E il Padre Nostro perdeva peso, l'Ave Maria scivolava via, l'Atto di dolore mi provocava solo stupore («mi pento e mi dolgo con tutto il cuore dei miei peccati» ma peccati di che?) - sillabando tutte queste preghiere che un Dio vero, ce ne fosse uno, avrebbe fatto comporre a ben più capaci poeti.
E il Padre Nostro perdeva peso, l'Ave Maria scivolava via, l'Atto di dolore mi provocava solo stupore («mi pento e mi dolgo con tutto il cuore dei miei peccati» ma peccati di che?) - sillabando tutte queste preghiere che un Dio vero, ce ne fosse uno, avrebbe fatto comporre a ben più capaci poeti.
Poi,
a un certo punto, la mia fede debole ha cominciato a perdere
consistenza, a vacillare, sotto i colpi pressanti dell'idea
pericolosa di Darwin e di un dialogo a distanza con altri umani
inquieti come me.

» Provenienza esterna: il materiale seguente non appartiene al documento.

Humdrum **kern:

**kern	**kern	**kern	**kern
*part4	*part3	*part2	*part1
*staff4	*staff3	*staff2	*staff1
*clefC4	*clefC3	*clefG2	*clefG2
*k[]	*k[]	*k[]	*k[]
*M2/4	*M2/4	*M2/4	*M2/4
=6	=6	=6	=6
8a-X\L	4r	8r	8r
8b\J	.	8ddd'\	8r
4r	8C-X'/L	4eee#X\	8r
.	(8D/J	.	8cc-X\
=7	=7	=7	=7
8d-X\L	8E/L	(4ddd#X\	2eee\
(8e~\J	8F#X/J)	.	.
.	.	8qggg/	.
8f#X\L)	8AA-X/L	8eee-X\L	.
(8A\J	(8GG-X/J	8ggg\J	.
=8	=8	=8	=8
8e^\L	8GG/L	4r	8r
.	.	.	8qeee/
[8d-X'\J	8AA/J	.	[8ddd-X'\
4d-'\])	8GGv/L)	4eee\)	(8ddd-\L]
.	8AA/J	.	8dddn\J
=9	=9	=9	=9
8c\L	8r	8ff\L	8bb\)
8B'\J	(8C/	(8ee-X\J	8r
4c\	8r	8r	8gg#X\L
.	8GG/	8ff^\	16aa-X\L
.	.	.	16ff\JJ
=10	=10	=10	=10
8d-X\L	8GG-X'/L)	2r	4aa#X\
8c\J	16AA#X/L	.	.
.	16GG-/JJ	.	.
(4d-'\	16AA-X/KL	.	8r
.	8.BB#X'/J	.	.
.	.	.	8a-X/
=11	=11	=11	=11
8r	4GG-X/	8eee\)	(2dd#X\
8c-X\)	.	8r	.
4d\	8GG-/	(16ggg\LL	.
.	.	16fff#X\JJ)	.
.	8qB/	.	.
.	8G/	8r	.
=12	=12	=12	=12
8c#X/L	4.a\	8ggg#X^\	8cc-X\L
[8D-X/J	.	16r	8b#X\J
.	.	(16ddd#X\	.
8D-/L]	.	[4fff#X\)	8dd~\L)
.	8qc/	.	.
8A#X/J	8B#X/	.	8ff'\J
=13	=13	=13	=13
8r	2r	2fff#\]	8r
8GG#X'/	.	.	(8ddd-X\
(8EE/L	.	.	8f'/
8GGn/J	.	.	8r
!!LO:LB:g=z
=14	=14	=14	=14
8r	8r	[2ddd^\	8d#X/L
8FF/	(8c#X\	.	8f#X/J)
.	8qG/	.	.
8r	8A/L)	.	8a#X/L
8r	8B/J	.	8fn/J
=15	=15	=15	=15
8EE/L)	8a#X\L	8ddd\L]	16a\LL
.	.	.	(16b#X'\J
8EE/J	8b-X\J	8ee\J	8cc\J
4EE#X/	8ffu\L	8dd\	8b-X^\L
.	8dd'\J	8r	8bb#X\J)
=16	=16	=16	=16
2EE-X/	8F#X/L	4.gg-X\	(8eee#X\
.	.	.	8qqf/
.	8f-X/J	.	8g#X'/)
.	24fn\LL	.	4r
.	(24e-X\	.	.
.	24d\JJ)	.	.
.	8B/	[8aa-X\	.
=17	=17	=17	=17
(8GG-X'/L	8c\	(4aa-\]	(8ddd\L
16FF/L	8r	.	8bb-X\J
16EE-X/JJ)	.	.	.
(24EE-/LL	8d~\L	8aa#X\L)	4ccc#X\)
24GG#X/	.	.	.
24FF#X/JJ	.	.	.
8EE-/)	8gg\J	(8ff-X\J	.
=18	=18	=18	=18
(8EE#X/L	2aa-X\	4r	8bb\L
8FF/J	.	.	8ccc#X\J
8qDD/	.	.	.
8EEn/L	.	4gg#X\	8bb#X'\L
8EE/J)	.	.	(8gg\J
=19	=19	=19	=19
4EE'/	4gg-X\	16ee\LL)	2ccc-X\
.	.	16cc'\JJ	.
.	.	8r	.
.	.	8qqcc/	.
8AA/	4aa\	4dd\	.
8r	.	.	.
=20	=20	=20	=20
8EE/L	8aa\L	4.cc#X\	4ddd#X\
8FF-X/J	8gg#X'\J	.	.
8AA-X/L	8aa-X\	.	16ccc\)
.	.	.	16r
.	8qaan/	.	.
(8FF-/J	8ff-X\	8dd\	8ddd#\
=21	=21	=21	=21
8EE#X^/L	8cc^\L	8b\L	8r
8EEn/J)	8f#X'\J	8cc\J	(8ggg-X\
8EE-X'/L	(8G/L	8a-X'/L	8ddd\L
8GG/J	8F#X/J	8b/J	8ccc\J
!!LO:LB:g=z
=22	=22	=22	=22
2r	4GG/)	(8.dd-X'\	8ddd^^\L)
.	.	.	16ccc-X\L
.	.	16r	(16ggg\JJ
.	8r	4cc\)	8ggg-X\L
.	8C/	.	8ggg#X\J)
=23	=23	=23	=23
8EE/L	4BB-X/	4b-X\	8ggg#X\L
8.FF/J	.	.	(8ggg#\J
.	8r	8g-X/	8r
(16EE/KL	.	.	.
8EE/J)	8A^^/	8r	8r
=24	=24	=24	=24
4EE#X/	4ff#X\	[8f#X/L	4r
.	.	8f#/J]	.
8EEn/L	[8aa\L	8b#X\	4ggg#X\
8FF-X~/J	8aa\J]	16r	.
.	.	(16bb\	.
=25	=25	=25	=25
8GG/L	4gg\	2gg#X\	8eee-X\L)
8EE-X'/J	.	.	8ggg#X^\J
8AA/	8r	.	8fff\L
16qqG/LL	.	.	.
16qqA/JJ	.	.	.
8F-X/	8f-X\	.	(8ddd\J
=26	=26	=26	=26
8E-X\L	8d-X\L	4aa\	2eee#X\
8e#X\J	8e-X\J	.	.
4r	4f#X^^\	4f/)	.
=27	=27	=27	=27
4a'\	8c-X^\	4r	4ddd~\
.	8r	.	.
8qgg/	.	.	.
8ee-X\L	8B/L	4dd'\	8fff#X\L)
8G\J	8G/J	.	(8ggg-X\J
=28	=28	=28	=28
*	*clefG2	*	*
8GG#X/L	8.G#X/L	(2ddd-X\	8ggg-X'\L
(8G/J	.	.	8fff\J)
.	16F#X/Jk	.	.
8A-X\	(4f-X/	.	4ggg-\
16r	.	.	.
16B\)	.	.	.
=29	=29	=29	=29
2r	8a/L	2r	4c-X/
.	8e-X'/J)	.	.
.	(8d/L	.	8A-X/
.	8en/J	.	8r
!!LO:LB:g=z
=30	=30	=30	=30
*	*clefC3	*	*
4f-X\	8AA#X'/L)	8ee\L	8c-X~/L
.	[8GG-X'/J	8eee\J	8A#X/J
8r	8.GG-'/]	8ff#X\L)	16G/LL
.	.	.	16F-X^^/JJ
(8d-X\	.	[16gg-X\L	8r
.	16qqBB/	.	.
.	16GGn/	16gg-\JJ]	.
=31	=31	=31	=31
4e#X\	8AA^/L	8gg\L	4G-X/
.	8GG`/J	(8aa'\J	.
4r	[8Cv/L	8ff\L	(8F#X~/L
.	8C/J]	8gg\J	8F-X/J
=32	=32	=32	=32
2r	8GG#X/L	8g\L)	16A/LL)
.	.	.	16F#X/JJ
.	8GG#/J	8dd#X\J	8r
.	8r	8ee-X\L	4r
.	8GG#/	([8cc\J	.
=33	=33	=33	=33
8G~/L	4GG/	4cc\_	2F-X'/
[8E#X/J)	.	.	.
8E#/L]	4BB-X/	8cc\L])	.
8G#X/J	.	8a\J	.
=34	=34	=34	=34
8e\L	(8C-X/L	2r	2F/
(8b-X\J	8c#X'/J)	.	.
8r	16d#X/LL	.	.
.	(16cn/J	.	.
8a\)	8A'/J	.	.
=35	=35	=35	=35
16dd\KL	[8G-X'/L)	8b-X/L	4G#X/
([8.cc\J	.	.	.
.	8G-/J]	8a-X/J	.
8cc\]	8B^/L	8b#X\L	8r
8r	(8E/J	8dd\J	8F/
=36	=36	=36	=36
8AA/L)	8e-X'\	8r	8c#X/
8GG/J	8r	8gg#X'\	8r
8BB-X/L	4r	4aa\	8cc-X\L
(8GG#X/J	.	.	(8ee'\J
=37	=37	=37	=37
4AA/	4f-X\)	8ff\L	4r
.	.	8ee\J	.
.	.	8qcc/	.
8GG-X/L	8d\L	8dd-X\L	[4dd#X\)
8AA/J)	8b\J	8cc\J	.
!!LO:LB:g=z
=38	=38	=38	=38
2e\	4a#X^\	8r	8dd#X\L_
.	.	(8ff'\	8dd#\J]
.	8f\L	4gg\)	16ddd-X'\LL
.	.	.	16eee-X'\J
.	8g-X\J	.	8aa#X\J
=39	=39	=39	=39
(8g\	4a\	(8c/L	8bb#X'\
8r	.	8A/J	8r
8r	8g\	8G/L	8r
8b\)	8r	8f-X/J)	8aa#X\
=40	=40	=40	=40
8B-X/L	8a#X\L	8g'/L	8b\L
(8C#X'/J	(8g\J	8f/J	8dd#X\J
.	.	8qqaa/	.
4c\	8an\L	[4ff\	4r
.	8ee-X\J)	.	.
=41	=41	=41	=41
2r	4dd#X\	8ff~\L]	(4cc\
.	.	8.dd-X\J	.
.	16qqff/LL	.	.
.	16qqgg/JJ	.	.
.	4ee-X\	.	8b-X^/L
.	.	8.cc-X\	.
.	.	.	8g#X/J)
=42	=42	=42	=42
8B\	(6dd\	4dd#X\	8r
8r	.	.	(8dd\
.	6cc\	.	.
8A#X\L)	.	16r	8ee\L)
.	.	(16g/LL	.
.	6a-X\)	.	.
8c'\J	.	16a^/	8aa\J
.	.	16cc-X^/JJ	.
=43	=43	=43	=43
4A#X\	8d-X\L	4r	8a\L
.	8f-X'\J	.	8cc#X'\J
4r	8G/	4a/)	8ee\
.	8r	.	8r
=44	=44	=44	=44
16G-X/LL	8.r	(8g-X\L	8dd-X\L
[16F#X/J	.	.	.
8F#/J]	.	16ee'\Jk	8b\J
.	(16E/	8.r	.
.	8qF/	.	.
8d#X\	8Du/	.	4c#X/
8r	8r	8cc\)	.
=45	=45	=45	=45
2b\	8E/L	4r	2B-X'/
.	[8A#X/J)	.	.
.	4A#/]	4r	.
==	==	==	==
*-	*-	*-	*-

E così la pelle di serpente del mio cattolicesimo
è caduta in terra – e per fortuna, l'epoca e le circostanze mi
hanno consentito facilmente di sfilarmela di dosso, tale pelle, ché
non so se, in altre circostanze od epoche (o anche, per esempio, in
altro contesto religioso come l'islam) io sarei mai riuscito a
trovarmi nudo di fede religiosa.
Non credo più a
nessuna possibile rappresentazione umana del trascendente ammesso e
non concesso che un trascendente esista.
L'universo è grande, purtroppo inutile.
1 commento:
Però le pievi romaniche e in generale moltissima arte sacra (pensa poi anche alla musica) suggeriscono un'immagine del trascendente che convertirebbe chiunque. Sono opera dell'uomo, che evidentemente sogna il trascendente come si sogna qualcosa che non c'è ma che sarebbe meraviglioso esistesse.